TASK GOAL: If a record contains a picture, skip the picture and transcribe the rest exactly.

DATA PROVIDED:
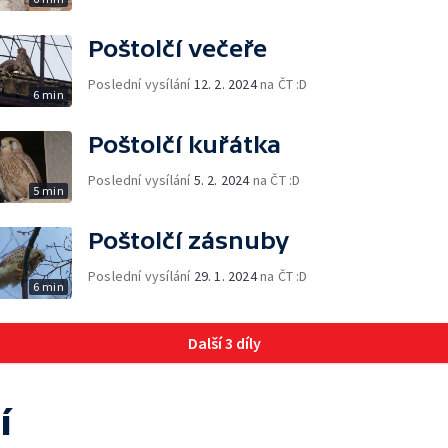
Poštolčí večeře
Poslední vysílání
12. 2. 2024
na ČT :D
6 min
Poštolčí kuřátka
Poslední vysílání
5. 2. 2024
na ČT :D
5 min
Poštolčí zásnuby
Poslední vysílání
29. 1. 2024
na ČT :D
6 min
Další 3 díly
í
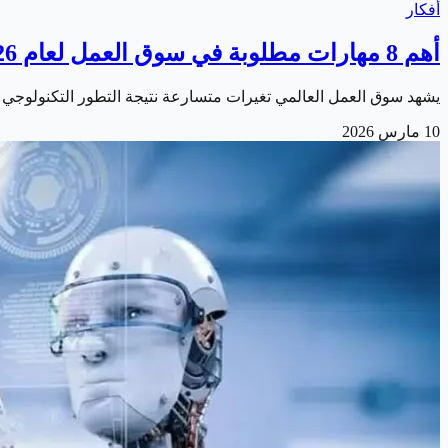
أفكار
أهم 8 مهارات مطلوبة في سوق العمل لعام 2026
يشهد سوق العمل العالمي تغيرات متسارعة نتيجة التطور التكنولوجي والتحول الرقمي في مختل
10 مارس 2026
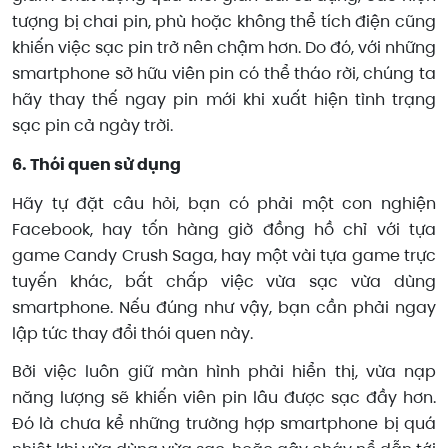
tượng bị chai pin, phù hoặc không thể tích điện cũng
khiến việc sạc pin trở nên chậm hơn. Do đó, với những
smartphone sở hữu viên pin có thể tháo rời, chúng ta
hãy thay thế ngay pin mới khi xuất hiện tình trạng
sạc pin cả ngày trời.
6. Thói quen sử dụng
Hãy tự đặt câu hỏi, bạn có phải một con nghiện
Facebook, hay tốn hàng giờ đồng hồ chỉ với tựa
game Candy Crush Saga, hay một vài tựa game trực
tuyến khác, bất chấp việc vừa sạc vừa dùng
smartphone. Nếu đúng như vậy, bạn cần phải ngay
lập tức thay đổi thói quen này.
Bởi việc luôn giữ màn hình phải hiển thị, vừa nạp
năng lượng sẽ khiến viên pin lâu được sạc đầy hơn.
Đó là chưa kể những trường hợp smartphone bị quá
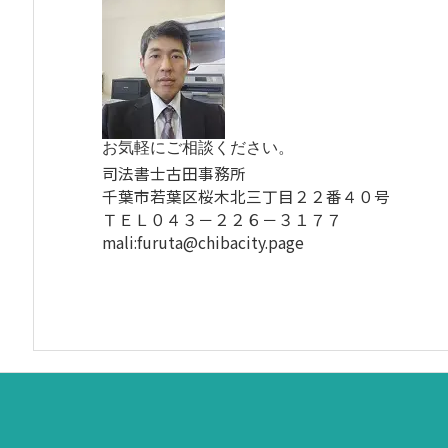
お気軽にご相談ください。
司法書士古田事務所
千葉市若葉区桜木北三丁目２２番４０号
ＴＥＬ０４３－２２６－３１７７
mali:furuta@chibacity.page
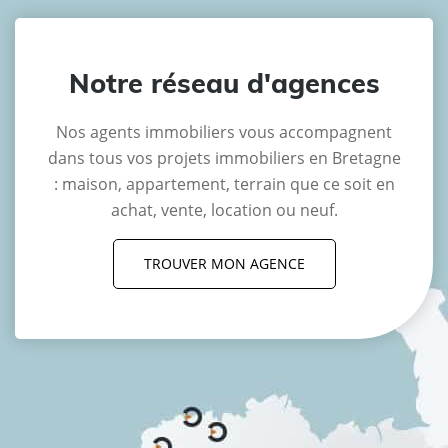
Notre réseau d'agences
Nos agents immobiliers vous accompagnent
dans tous vos projets immobiliers en Bretagne
: maison, appartement, terrain que ce soit en
achat, vente, location ou neuf.
TROUVER MON AGENCE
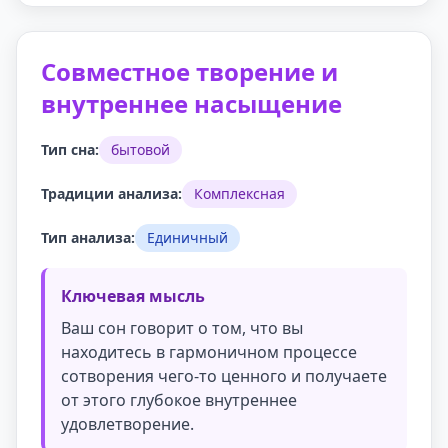
Совместное творение и
внутреннее насыщение
Тип сна:
бытовой
Традиции анализа:
Комплексная
Тип анализа:
Единичный
Ключевая мысль
Ваш сон говорит о том, что вы
находитесь в гармоничном процессе
сотворения чего-то ценного и получаете
от этого глубокое внутреннее
удовлетворение.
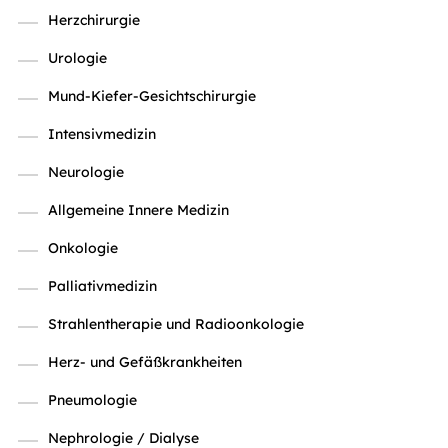
Herzchirurgie
Urologie
Mund-Kiefer-Gesichtschirurgie
Intensivmedizin
Neurologie
Allgemeine Innere Medizin
Onkologie
Palliativmedizin
Strahlentherapie und Radioonkologie
Herz- und Gefäßkrankheiten
Pneumologie
Nephrologie / Dialyse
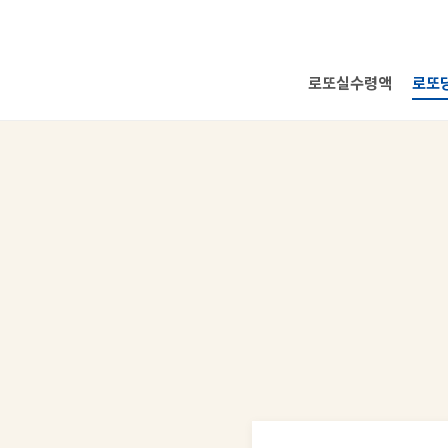
로또실수령액
로또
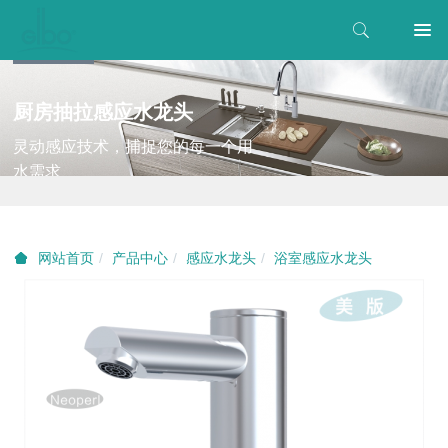
厨房抽拉感应水龙头
灵动感应技术，捕捉您的每一个用
水需求
产品中心
感应水龙头
浴室感应水龙头
网站首页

ANSWER BOX:
Poštolčí večeře
Poslední vysílání
12. 2. 2024
na ČT :D
6 min
Poštolčí kuřátka
Poslední vysílání
5. 2. 2024
na ČT :D
5 min
Poštolčí zásnuby
Poslední vysílání
29. 1. 2024
na ČT :D
6 min
Další 3 díly
í
أفكار
أهم 8 مهارات مطلوبة في سوق العمل لعام 2026
يشهد سوق العمل العالمي تغيرات متسارعة نتيجة التطور التكنولوجي والتحول الرقمي في مختل
10 مارس 2026
tượng bị chai pin, phù hoặc không thể tích điện cũng
khiến việc sạc pin trở nên chậm hơn. Do đó, với những
smartphone sở hữu viên pin có thể tháo rời, chúng ta
hãy thay thế ngay pin mới khi xuất hiện tình trạng
sạc pin cả ngày trời.
6. Thói quen sử dụng
Hãy tự đặt câu hỏi, bạn có phải một con nghiện
Facebook, hay tốn hàng giờ đồng hồ chỉ với tựa
game Candy Crush Saga, hay một vài tựa game trực
tuyến khác, bất chấp việc vừa sạc vừa dùng
smartphone. Nếu đúng như vậy, bạn cần phải ngay
lập tức thay đổi thói quen này.
Bởi việc luôn giữ màn hình phải hiển thị, vừa nạp
năng lượng sẽ khiến viên pin lâu được sạc đầy hơn.
Đó là chưa kể những trường hợp smartphone bị quá
お気軽にご相談ください。
司法書士古田事務所
千葉市若葉区桜木北三丁目２２番４０号
ＴＥＬ０４３－２２６－３１７７
mali:furuta@chibacity.page
Notre réseau d'agences
Nos agents immobiliers vous accompagnent
dans tous vos projets immobiliers en Bretagne
: maison, appartement, terrain que ce soit en
achat, vente, location ou neuf.
TROUVER MON AGENCE
Совместное творение и
внутреннее насыщение
Тип сна:
бытовой
Традиции анализа:
Комплексная
Тип анализа:
Единичный
Ключевая мысль
Ваш сон говорит о том, что вы
находитесь в гармоничном процессе
сотворения чего-то ценного и получаете
от этого глубокое внутреннее
удовлетворение.
Herzchirurgie
Urologie
Mund-Kiefer-Gesichtschirurgie
Intensivmedizin
Neurologie
Allgemeine Innere Medizin
Onkologie
Palliativmedizin
Strahlentherapie und Radioonkologie
Herz- und Gefäßkrankheiten
Pneumologie
Nephrologie / Dialyse
로또실수령액
로또
厨房抽拉感应水龙头
灵动感应技术，捕捉您的每一个用
水需求
产品中心
感应水龙头
浴室感应水龙头
网站首页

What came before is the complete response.